[Text shown Boundary: Start]

Fandor, the streaming service that specializes in independent films, has laid off its staff of about 40 people in advance of a pending sale of its assets, according to the company’s former PR team.
A select few staffers will be retained on an hourly basis to keep the company functioning in an attempt to avoid a total shut-down, the rep added.
Fandor CEO and chairman Chris Kelly announced that the company had “completed a transaction that allows a new entity to seek to continue the service under different management.” He provided no further details about the nature or terms of the deal, or the identity of the “new entity.”
“We continue to hope that the prospect of reaching diverse audiences with great visual storytelling will inspire creators everywhere,” Kelly added in a statement to Variety, which first reported the news.
The mass layoffs and apparent sale follow a series of unspecified setbacks that took place just before Thanksgiving.

[Text shown Boundary: End]
[Extracted information Boundary: Start]

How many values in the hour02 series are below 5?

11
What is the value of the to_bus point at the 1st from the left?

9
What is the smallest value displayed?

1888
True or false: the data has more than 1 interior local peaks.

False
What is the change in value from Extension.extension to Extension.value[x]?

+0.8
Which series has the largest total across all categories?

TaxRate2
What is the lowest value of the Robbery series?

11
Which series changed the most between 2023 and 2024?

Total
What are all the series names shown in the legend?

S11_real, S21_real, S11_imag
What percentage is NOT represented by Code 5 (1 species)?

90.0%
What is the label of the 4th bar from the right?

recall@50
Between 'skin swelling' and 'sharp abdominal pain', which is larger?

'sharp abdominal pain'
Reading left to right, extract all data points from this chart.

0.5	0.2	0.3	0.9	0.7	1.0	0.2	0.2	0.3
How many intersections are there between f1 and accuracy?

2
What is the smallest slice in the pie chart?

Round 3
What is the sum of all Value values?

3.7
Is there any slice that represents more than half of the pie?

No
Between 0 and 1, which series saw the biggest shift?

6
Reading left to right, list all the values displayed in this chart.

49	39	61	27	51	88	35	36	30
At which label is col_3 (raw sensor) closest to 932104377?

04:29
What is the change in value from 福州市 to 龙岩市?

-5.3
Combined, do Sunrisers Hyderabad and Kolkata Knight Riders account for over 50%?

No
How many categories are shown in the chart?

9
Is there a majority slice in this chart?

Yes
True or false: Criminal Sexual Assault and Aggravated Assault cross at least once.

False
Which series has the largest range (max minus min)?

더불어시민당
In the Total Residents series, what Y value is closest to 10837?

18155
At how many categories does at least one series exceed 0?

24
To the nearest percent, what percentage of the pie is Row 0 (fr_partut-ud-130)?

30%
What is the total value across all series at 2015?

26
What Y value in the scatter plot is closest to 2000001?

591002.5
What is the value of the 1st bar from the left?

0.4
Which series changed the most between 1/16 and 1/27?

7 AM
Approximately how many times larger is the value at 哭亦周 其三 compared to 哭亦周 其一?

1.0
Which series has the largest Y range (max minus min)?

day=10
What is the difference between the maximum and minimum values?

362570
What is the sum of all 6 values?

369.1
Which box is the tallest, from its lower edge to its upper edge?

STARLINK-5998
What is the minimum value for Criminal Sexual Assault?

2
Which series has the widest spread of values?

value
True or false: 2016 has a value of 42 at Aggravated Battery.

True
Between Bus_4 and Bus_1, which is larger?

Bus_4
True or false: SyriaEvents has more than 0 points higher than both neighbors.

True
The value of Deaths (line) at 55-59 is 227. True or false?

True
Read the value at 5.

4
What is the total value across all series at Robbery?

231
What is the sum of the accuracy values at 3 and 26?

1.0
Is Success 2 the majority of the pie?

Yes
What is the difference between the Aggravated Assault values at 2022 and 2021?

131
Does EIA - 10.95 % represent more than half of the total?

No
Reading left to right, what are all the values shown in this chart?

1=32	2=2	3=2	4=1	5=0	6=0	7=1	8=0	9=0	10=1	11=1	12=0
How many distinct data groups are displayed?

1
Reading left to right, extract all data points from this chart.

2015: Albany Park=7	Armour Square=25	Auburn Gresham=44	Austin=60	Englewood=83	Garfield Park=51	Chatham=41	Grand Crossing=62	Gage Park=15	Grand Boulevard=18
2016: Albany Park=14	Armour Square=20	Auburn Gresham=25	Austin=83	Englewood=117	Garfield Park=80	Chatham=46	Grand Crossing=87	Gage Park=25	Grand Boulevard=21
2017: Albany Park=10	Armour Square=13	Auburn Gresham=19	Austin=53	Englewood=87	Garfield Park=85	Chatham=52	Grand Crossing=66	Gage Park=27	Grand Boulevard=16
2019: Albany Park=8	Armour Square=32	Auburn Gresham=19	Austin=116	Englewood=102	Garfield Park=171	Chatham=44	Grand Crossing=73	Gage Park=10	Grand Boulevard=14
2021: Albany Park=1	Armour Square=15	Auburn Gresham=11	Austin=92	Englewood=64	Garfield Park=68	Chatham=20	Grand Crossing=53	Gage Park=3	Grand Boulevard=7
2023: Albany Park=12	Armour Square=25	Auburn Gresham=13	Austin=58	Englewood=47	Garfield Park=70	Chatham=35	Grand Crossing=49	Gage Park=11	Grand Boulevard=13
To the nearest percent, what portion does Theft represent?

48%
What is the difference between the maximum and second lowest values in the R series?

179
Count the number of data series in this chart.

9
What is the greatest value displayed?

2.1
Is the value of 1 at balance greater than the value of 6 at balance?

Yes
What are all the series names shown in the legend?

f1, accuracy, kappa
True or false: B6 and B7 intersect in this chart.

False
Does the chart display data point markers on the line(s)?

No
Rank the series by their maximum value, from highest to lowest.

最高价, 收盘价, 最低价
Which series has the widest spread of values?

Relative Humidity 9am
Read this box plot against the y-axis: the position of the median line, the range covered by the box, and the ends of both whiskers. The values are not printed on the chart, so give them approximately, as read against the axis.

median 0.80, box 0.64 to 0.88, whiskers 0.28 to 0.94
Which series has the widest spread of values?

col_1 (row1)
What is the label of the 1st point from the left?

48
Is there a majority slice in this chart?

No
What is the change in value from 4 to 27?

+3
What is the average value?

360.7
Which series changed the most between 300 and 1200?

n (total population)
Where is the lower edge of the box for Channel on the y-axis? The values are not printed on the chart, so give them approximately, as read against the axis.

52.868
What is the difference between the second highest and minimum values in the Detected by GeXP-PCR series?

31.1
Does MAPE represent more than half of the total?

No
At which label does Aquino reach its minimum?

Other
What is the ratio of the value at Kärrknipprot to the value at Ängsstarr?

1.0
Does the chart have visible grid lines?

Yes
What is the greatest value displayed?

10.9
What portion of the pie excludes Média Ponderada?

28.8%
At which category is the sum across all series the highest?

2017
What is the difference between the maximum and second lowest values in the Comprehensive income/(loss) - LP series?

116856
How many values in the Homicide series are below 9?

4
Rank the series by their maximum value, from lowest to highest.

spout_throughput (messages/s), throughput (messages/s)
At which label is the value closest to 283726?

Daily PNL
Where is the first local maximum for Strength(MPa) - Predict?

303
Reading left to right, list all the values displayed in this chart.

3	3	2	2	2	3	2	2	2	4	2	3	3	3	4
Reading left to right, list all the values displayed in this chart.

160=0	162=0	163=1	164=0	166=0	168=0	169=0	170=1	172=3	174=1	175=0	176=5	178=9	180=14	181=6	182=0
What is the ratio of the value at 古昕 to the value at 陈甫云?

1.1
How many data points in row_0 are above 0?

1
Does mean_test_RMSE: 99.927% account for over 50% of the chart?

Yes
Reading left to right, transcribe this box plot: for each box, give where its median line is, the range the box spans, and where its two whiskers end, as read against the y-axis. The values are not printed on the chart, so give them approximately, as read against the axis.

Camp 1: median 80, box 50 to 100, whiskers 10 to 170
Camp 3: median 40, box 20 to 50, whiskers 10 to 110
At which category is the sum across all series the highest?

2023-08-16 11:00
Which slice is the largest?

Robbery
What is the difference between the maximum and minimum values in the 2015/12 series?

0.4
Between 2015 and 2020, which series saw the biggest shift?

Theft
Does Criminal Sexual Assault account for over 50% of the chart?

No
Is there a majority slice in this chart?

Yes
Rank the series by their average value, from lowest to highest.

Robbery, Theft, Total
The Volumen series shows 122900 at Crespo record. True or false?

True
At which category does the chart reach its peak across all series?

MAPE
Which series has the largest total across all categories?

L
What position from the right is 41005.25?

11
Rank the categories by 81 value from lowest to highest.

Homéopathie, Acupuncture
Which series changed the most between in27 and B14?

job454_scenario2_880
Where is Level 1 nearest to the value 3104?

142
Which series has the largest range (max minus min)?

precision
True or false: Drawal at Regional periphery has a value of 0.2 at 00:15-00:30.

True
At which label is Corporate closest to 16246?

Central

[Extracted information Boundary: End]

* Directions *
1. Echo the Fandor article from "Fandor, the streaming" to "former PR team.".
2. According to the Fandor article, about how many staff members did the company lay off?
3. Pick up the Fandor article after its final sentence and keep writing it.
The listing comes from a source separate from the Fandor article.

* Responses to the exercise *
1.
Fandor, the streaming service that specializes in independent films, has laid off its staff of about 40 people in advance of a pending sale of its assets, according to the company’s former PR team.

2. About 40 people.

3.
Fandor had been trying several ways to expand its reach and drive revenue over the past few years, including inking a partnership with Roku. In September 2017, the SVOD service was one of the first companies to partner with streaming hardware manufacturer on the its ad-supported streaming service The Roku Channel.
Under the partnership, a portion of Fandor’s content streamed on the AVOD service, which Fandor received ad-share from. After the partnership — though not directly attributed to it — the company saw a rise in subscriptions, according to COO of Fandor Felice Oper who told TheWrap in October.
However, despite that increase, the company has fallen to the same fate as many in the digital video industry have suffered in 2018.
The layoffs come a month after Defy Media shut its doors, laying off an estimated 80 staff, and less than a week after Otter Media announced it was cutting 10 percent of its staff. The news also follows WarnerMedia’s closure of its classic movie streaming service FilmStruck, a shutdown that Fandor ironically tried to capitalize on by offering a discount to former FilmStruck subscribers.
Other video-centric companies that have been met with layoffs this year include WarnerMedia’s DramaFever, which shutdown in October; Refinery29, which lost 40 employees that same month; and Mic, a news-focused media outlet that laid off most of its staff towards the end of November.